Stored rows

————

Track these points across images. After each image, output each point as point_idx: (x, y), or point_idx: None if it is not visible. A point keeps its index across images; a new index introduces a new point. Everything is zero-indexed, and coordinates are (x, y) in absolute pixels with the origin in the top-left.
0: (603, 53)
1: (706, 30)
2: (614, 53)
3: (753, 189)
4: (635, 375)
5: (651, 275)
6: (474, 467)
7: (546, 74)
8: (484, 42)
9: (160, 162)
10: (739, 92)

————

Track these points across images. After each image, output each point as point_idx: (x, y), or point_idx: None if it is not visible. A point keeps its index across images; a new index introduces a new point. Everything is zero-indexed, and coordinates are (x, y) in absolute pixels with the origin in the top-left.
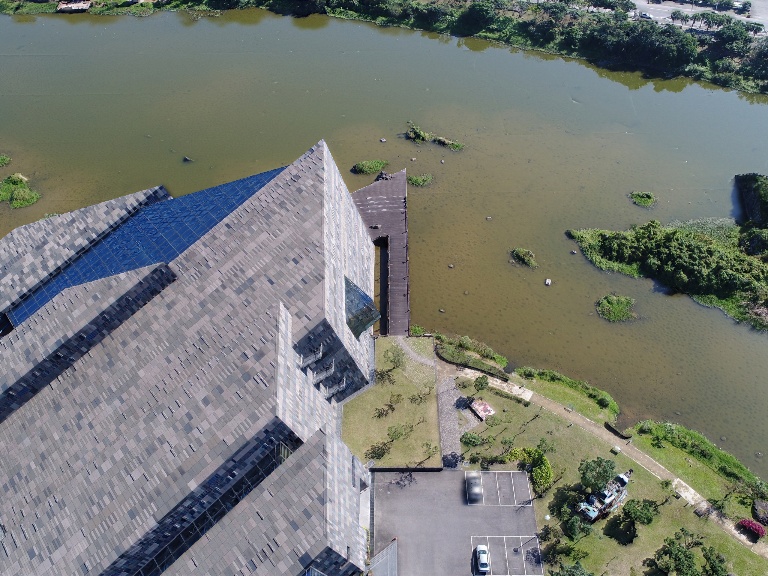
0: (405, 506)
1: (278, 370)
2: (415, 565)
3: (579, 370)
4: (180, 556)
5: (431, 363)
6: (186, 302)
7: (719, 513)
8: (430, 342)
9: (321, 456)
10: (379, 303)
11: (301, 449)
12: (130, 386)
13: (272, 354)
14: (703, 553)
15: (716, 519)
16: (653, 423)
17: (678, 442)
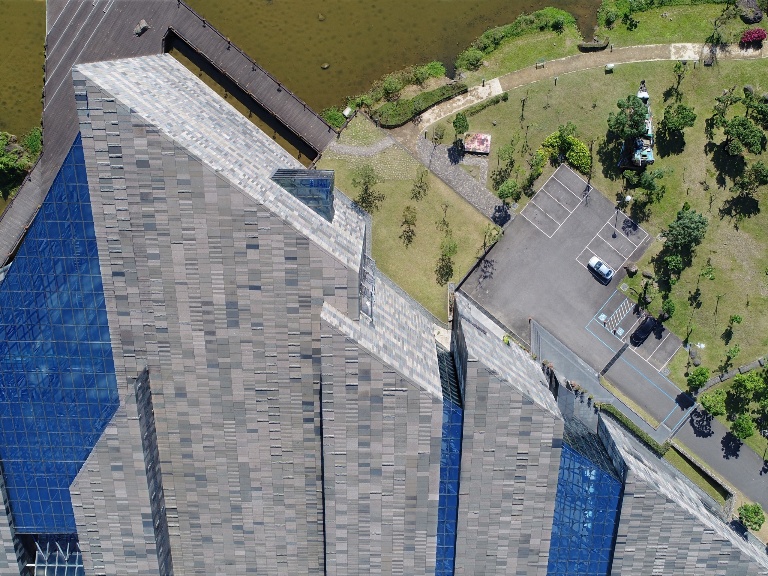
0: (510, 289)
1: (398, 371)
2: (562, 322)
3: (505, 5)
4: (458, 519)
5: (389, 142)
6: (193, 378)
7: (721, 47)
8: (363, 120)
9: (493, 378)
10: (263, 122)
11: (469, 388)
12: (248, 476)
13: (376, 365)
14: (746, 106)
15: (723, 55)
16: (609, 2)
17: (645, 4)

————

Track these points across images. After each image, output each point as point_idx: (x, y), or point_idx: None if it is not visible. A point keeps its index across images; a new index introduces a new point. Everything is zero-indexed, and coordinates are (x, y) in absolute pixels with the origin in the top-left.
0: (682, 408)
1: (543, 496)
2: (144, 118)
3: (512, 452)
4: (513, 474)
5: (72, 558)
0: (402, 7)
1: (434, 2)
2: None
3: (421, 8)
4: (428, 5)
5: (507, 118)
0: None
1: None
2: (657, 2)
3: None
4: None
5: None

————

Prompt
Locate each line above that contains the word "None" and copy every one of them in full, treating uppercase and lowercase letters as different.

Answer for this exercise
Track these points across images. After each image, output each point as point_idx: (x, y), or point_idx: None if it is not visible. A point keeps its index across images; a new index introduces a new point. Everything is zero-indexed, and coordinates are (x, y) in absolute pixels with the origin in the top-left.
Track these points across images. After each image, output each point as point_idx: (x, y), or point_idx: None if it is not visible. A point keeps its index across images; a new index introduces a new point. Everything is zero-indexed, and coordinates are (x, y) in absolute pixels with the origin in the top-left.
Track these points across images. After each image, output each point as point_idx: (x, y), or point_idx: None if it is not visible. A point keeps its index across images; a new index introduces a new point. Everything is zero-indexed, and coordinates are (x, y) in absolute pixels with the origin in the top-left.
2: None
0: None
1: None
3: None
4: None
5: None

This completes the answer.